# TN70DA 3rd function.



## usmc5953 (Sep 12, 2014)

Trying to put a 3rd function on a tn70da. The tractor came endloader ready so I have the valves for the endloader and the loader I have is a quickie 710. I want to put a true third not a diverter switch unless I have to. I will follow up with what I have. A metal pipe leaves the endloader valves and goes back to the rear to a valve with two green capped connections and 1 male connector. The green capped ones are female. I have a handle in the tractor behind the seat on right side which I believe operates the rear connections. Here is some photos. Any help will be great. End result is a grapple with third function.


----------



## usmc5953 (Sep 12, 2014)

*Manual drawing*

This drawing is what the manual has


----------



## Harvey_W (Nov 23, 2013)

Hello usmc5953,

Welcome aboard the Ford/New Holland Tractor Forum.

The simplest way to hook up a grapple on your tractor is to provide hydraulic power to it through one of your remote valves.


----------



## usmc5953 (Sep 12, 2014)

I agree.have not decided if I am going to use the green handle back right of the seat or try to mount a button. Tonight I was thinking of fabricating a leaver extender from the green handled valve up to the joy stick for the bucket. May be a strange fabrication but could save a lot of money. That way instead of the control being behind me it would be beside me. We will see. 

Andrew


----------



## HarveyW (Sep 15, 2014)

Your remote valves are for single acting cylinders. Use the remote as your hydraulic supply to a double acting control valve for the grapple. Return line goes back to the return connector on remotes.

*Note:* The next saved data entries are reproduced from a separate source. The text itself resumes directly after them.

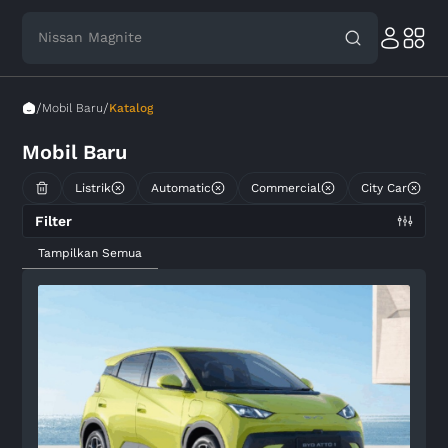
Nissan Magnite
/
/
Mobil Baru
Katalog
Mobil Baru
Listrik
Automatic
Commercial
City Car
Filter
Tampilkan Semua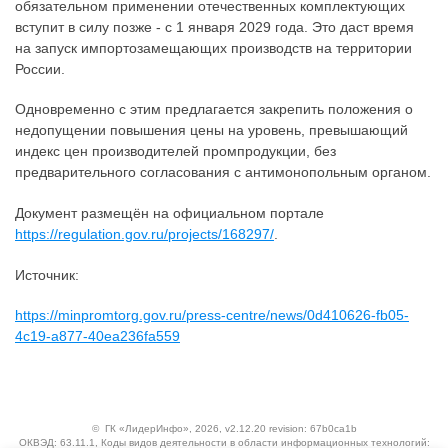
обязательном применении отечественных комплектующих
вступит в силу позже - с 1 января 2029 года. Это даст время
на запуск импортозамещающих производств на территории
России.
Одновременно с этим предлагается закрепить положения о
недопущении повышения цены на уровень, превышающий
индекс цен производителей промпродукции, без
предварительного согласования с антимонопольным органом.
Документ размещён на официальном портале
https://regulation.gov.ru/projects/168297/
.
Источник:
https://minpromtorg.gov.ru/press-centre/news/0d410626-fb05-
4c19-a877-40ea236fa559
©
ГК «ЛидерИнфо»
, 2026, v2.12.20 revision: 67b0ca1b
ОКВЭД: 63.11.1, Коды видов деятельности в области информационных технологий: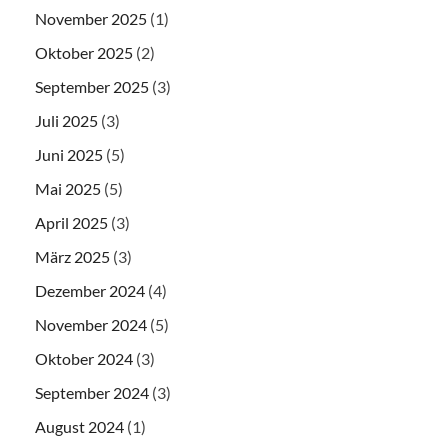
November 2025
(1)
Oktober 2025
(2)
September 2025
(3)
Juli 2025
(3)
Juni 2025
(5)
Mai 2025
(5)
April 2025
(3)
März 2025
(3)
Dezember 2024
(4)
November 2024
(5)
Oktober 2024
(3)
September 2024
(3)
August 2024
(1)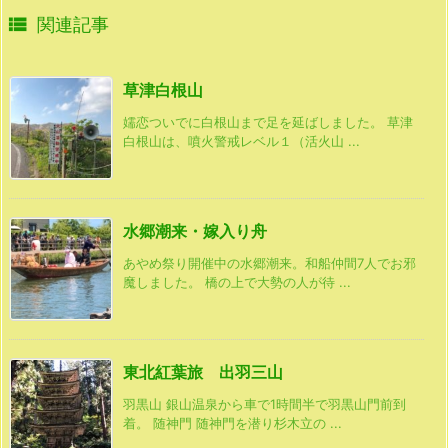

関連記事
草津白根山
嬬恋ついでに白根山まで足を延ばしました。 草津
白根山は、噴火警戒レベル１（活火山 ...
水郷潮来・嫁入り舟
あやめ祭り開催中の水郷潮来。和船仲間7人でお邪
魔しました。 橋の上で大勢の人が待 ...
東北紅葉旅 出羽三山
羽黒山 銀山温泉から車で1時間半で羽黒山門前到
着。 随神門 随神門を潜り杉木立の ...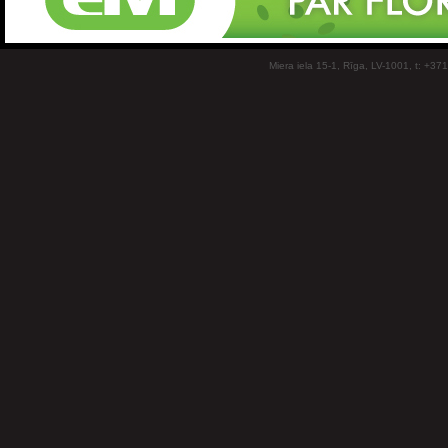
Miera iela 15-1, Rīga, LV-1001, t: +37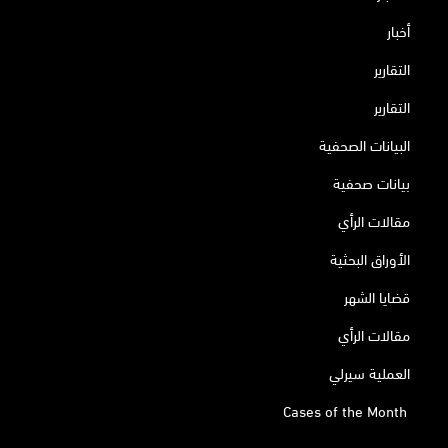
أخبار
التقارير
التقارير
البيانات الصحفية
بيانات صحفية
مقالات الرأي
الأوراق البحثية
قضايا الشهر
مقالات الرأي
العملية سيرلي
Cases of the Month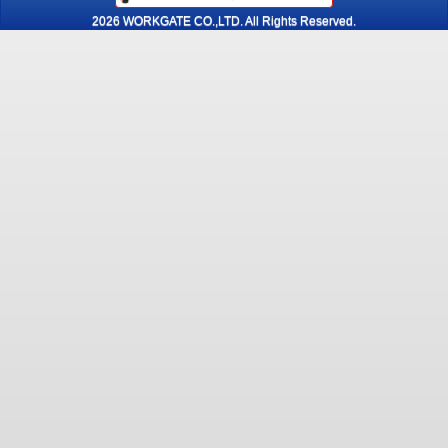
2026 WORKGATE CO.,LTD. All Rights Reserved.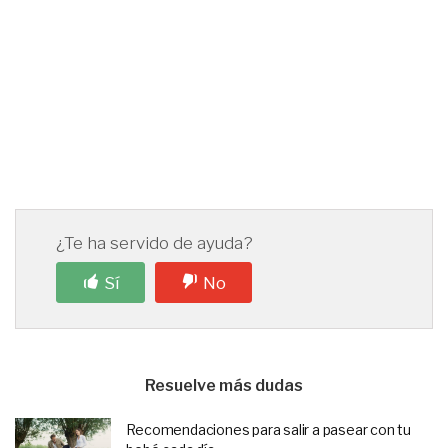
¿Te ha servido de ayuda?
Sí
No
Resuelve más dudas
Recomendaciones para salir a pasear con tu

You also have to learn if your tractor has "open center" or "closed center" valves. For example, if you install an "closed center" valve on an "open center" system, you can damage your pump.


----------



## usmc5953 (Sep 12, 2014)

I think I have figured it out. The 3 connections you see in the pic are on the back of the tractor. The green capped ones are female and are controlled by a handle in the cab. One direction the left female is supply and the other female is return. The male in the middle is just an unrestricted return meaning it does not go through a valve. I believe I will connect the grapple lines to the two females and may make a extender for the handle in the can so I do not have to reach so far. I believe this will work.
The tractor I have is open center system.

Andrew


----------